The “captain’s” mask seemed somewhat to impress the Arabs, who whispered among themselves concerning it. But not one suspected the sex of this Frank. The “captain” rode as gallantly as any, and with a firm hand reined her slim, white horse.
As the on-thundering swarm of horsemen approached the pointed arch, some sixty feet wide by ninety high, its intaglios and complex arabesques flashing with millions of sunlit sparkles, a clear, sustained chant drifted out over city and plain—the cry of some unseen muezzin, announcing news of great import to Jannati Shahr. Came an echoing call of trumpets, from far, hidden places in the city; and kettle-drums boomed with dull reverberation.
“Labbayk, Allahuma!” shouted Bara Miyan, announcing with praise to Allah his entrance into the City of Gold. A long, great shouting answered him from the massed thousands of white figures on the walls.
The Master saw innumerable dark faces peering down from snowy burnouses and haiks. He saw the gleam of steel. Not one of the figures on the wall was veiled. Not one woman, therefore, had as yet been permitted to leave the perfumed dimness of the harems, even for this stupendous event in the city’s history. So far as the Master could judge, Captain Alden, lithely galloping close behind him, was the only woman visible in all that multitude.
With a bold clatter of hoofs, now loudly echoed and hurled back by the walls, the cavalcade burst up to the city like the foam-crest of a huge, white wave.

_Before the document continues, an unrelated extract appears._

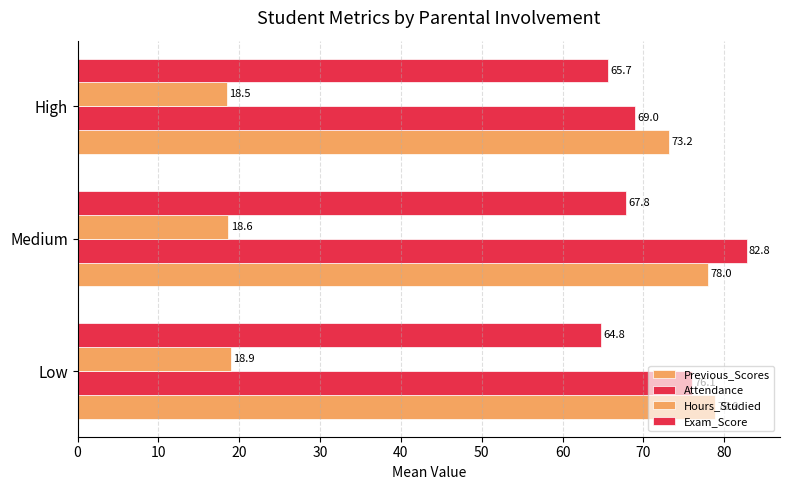

How many values in the Exam_Score series exceed 65?

2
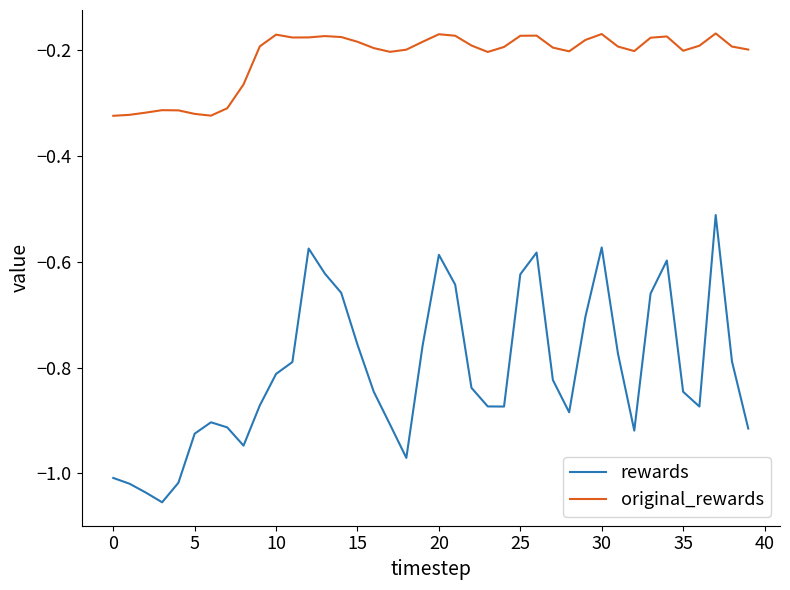

True or false: rewards and original_rewards cross at least once.

False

For a moment, as the Master’s horse whirled him in under the gate, he cast a backward glance at the plain and along the battlements.

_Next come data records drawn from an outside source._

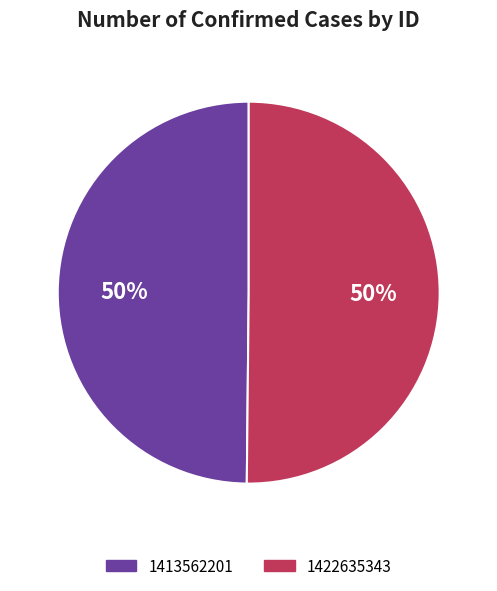

What percentage is the 1422635343 slice, to the nearest percent?

50%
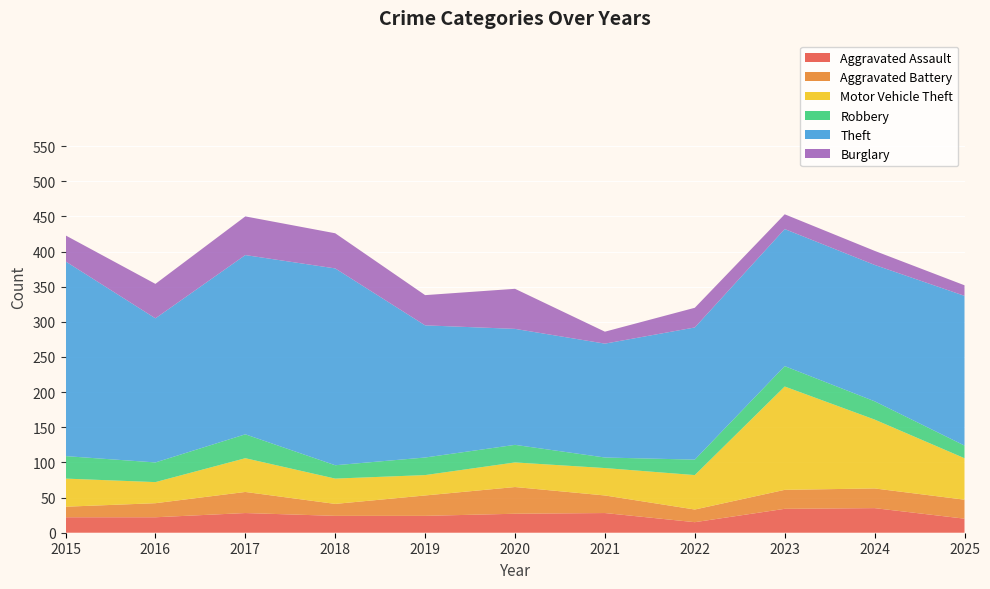

Reading left to right, what are all the values shown in this chart?

Aggravated Assault: 22	22	28	24	24	27	28	15	34	35	20
Aggravated Battery: 15	20	30	17	29	38	25	18	27	28	27
Motor Vehicle Theft: 40	30	48	36	29	35	39	49	147	98	59
Robbery: 32	28	34	19	25	25	15	22	29	26	18
Theft: 277	205	255	280	188	165	162	188	195	194	213
Burglary: 37	49	55	50	43	57	17	28	21	20	15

That glance showed him a small, white-clad band of Arabs trudging afoot over the green expanse—the men who, dismounting, had given their horses to the Legionaries. It showed him the pinions of Nissr gleaming like snow on the velvet plain; showed him, too, the vast sweep of the city’s walls.
Those walls, no less than a hundred feet high, were cunningly loopholed for defense. They presented a slightly concave facade to the plain, and slanted backward at about the angle of the Tower of Pisa.

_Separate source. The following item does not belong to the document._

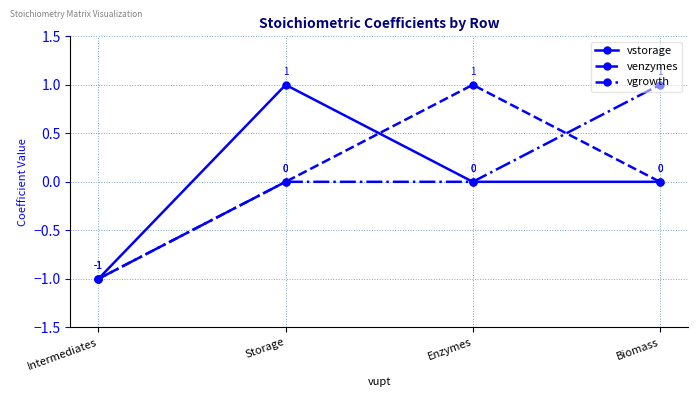

At how many categories does at least one series exceed 0?

3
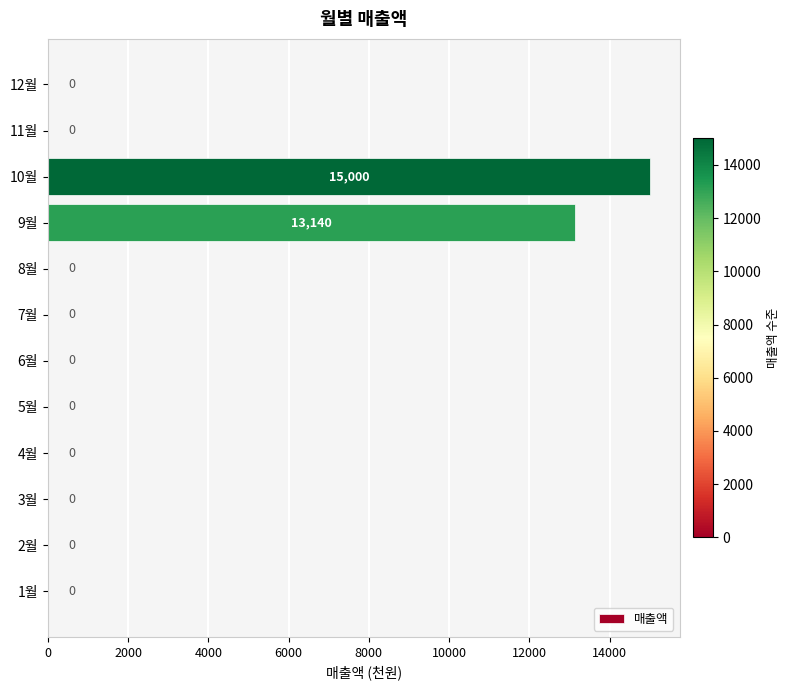

What is the sum of all values?

28140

Through their aureate glimmer, dazzling in the direct rays of the sun now well past its meridian, a glimpse of a flashing river instantaneously impressed itself on the Master’s sight, with cascading rapids among palm-groves, as it foamed from beneath the city walls. Then all was blotted out by the gleaming side of the stupendous archway.
Up into a broad thoroughfare that rose on a steep slant—a thoroughfare very different from the usual narrow, tortuous alleys of Arabian cities—the swarm of horsemen swept, with a dull clatter of hoofs on the soft yellow pavement that gave almost like asphalt. The utter lack of any ruts well proved that wheeled vehicles were here unknown. Nothing harder than unshod horses, than goats and sheep, and the soft pads of camels had ever worn these gleaming ways.